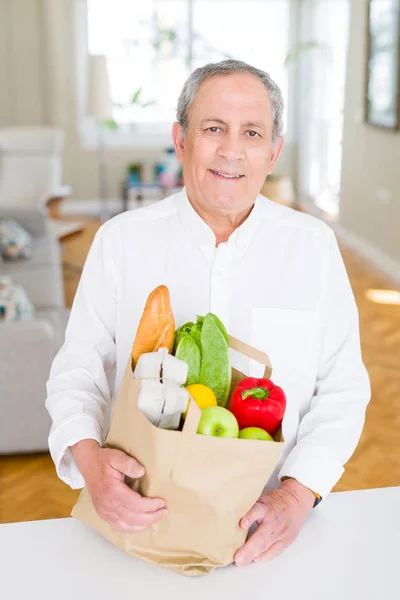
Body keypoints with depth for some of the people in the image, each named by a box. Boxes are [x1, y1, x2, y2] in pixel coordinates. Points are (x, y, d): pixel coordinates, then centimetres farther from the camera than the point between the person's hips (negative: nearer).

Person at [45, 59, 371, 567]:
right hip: (145, 512, -1)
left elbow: (342, 388, 3)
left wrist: (299, 493, -11)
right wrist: (89, 456, -18)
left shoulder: (314, 245, 2)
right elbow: (78, 369, 2)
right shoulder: (120, 239, 1)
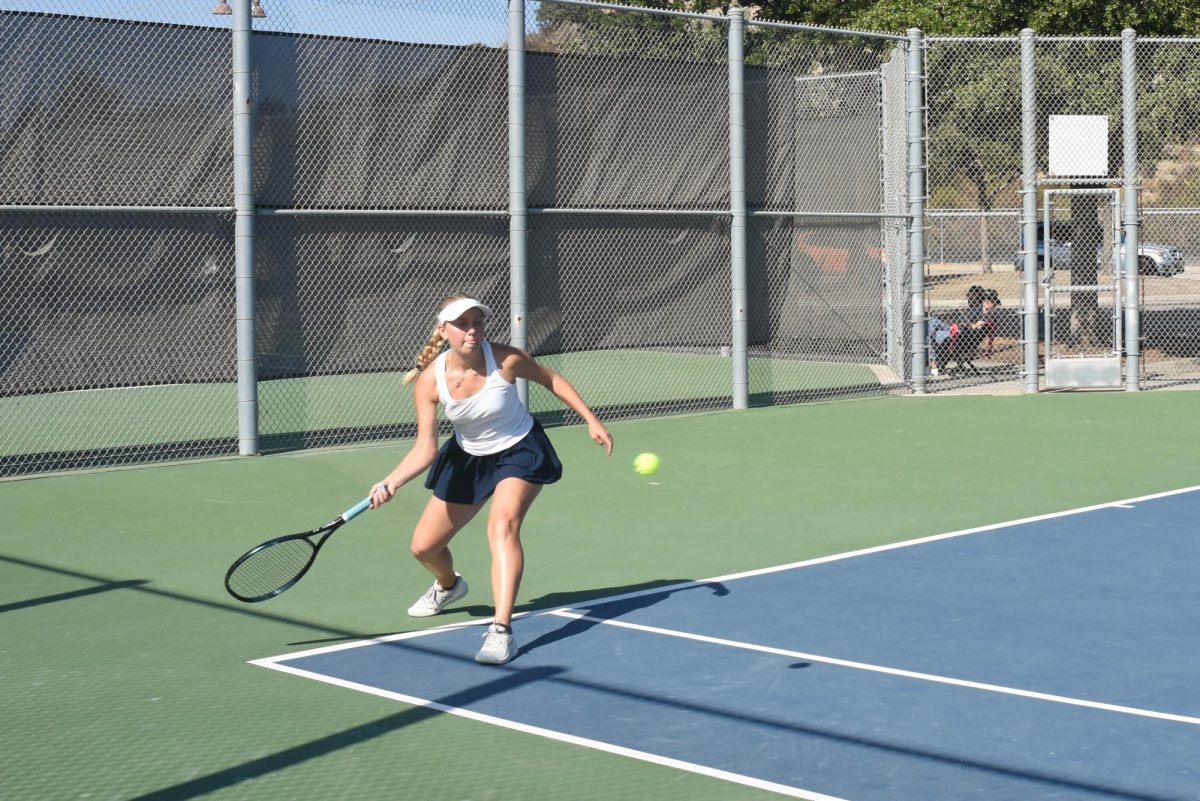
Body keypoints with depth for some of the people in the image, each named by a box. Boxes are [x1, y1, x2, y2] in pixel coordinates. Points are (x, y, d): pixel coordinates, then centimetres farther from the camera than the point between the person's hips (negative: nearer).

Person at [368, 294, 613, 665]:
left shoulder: (506, 359, -25)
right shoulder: (429, 380, -22)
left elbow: (550, 379, -5)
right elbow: (424, 449, -22)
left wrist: (591, 419, -6)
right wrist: (390, 484, -38)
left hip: (520, 451, -3)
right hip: (468, 459, 3)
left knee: (503, 523, -31)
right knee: (423, 546, 7)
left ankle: (501, 630, -34)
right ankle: (449, 585, 46)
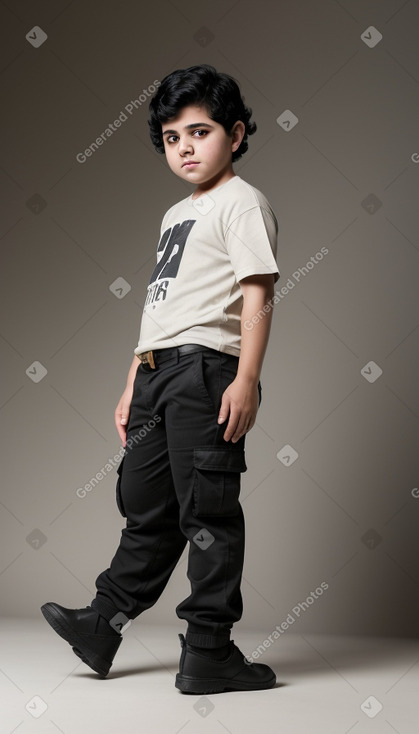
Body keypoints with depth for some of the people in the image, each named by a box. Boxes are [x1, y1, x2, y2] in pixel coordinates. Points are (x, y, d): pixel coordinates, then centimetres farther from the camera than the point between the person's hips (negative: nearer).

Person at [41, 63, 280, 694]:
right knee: (145, 504, 14)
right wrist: (133, 385, 22)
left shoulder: (241, 202, -1)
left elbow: (257, 296, -12)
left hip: (205, 368, -8)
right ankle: (104, 624, 24)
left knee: (207, 512, -4)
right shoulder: (176, 214, 25)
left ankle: (209, 653, 4)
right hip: (159, 374, 8)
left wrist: (247, 379, -22)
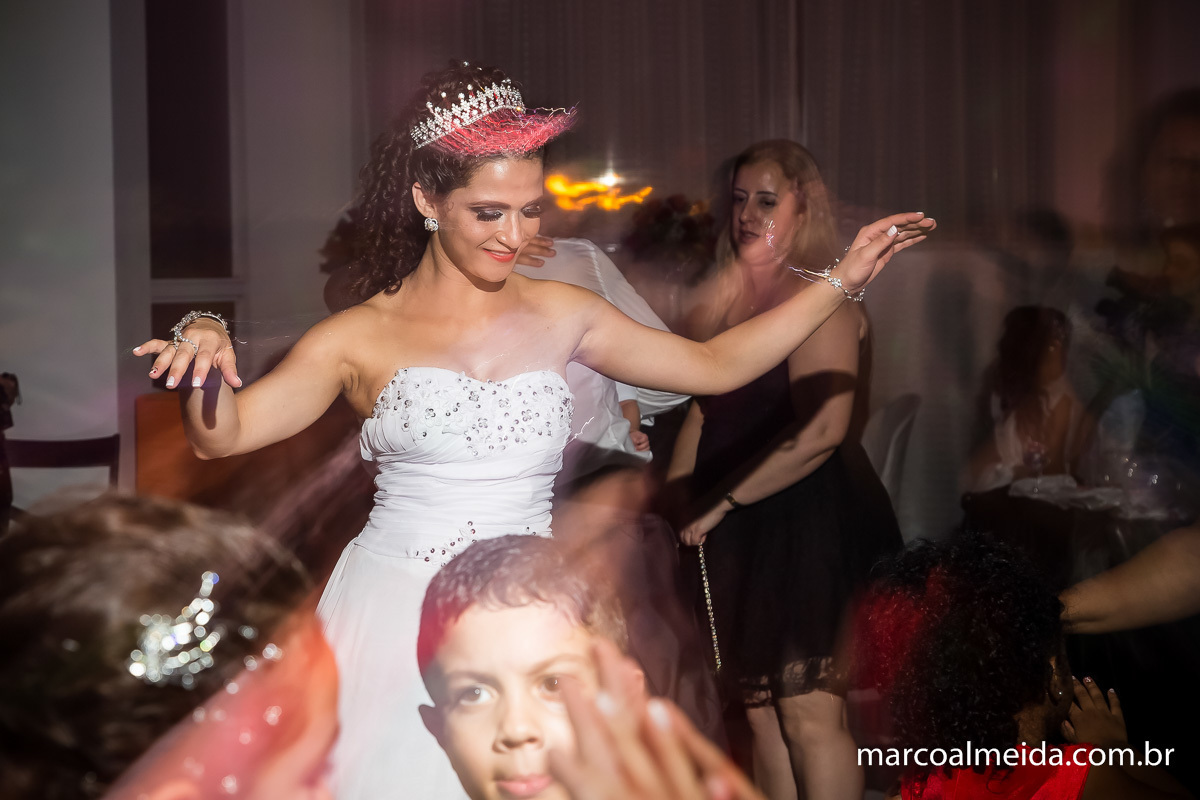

How to complete this task: Rewrite the data from its start through the line containing "right ankle: (449, 585, 46)", inclusive, keeping all the text and box coordinates as they are but scaling every keypoint value (x, y and depth) by 1.05 and rounding each to a whole number, with halves rounded up. Omit the pictures from your answer.

Task answer:
Body keypoints with depth for some of the people in the image, each named by a box. Boxes are [x1, y1, x2, y2] in pixel coordinates. Points are (x, y, d): pixel coordinates, then centimetres farther from the camera than the point between the person's hips (negative: nearer).

Person at [45, 59, 371, 567]:
right hip: (152, 538, -1)
left elbow: (359, 407, 3)
left wrist: (314, 518, -12)
right wrist: (93, 479, -19)
left shoulder: (330, 257, 2)
right elbow: (82, 387, 2)
right shoulder: (126, 251, 1)
Body keypoints with depth for some of the people in the image, each named by a box. Boxes are [x1, y1, x2, y2] in pixel coordinates. Points are (x, y, d): pixel coordinates, then centimetres farther from the camera than the point between the person's hips (negative: nearer).

Person at [368, 294, 613, 665]:
left shoulder: (531, 377, -26)
right shoulder: (450, 399, -23)
left elbow: (578, 398, -5)
right elbow: (445, 471, -23)
left wrist: (621, 440, -6)
right wrist: (410, 508, -40)
left hip: (546, 474, -3)
right hip: (491, 482, 3)
left knee: (528, 549, -33)
right knee: (444, 573, 7)
left ankle: (526, 662, -36)
right ankle: (471, 614, 48)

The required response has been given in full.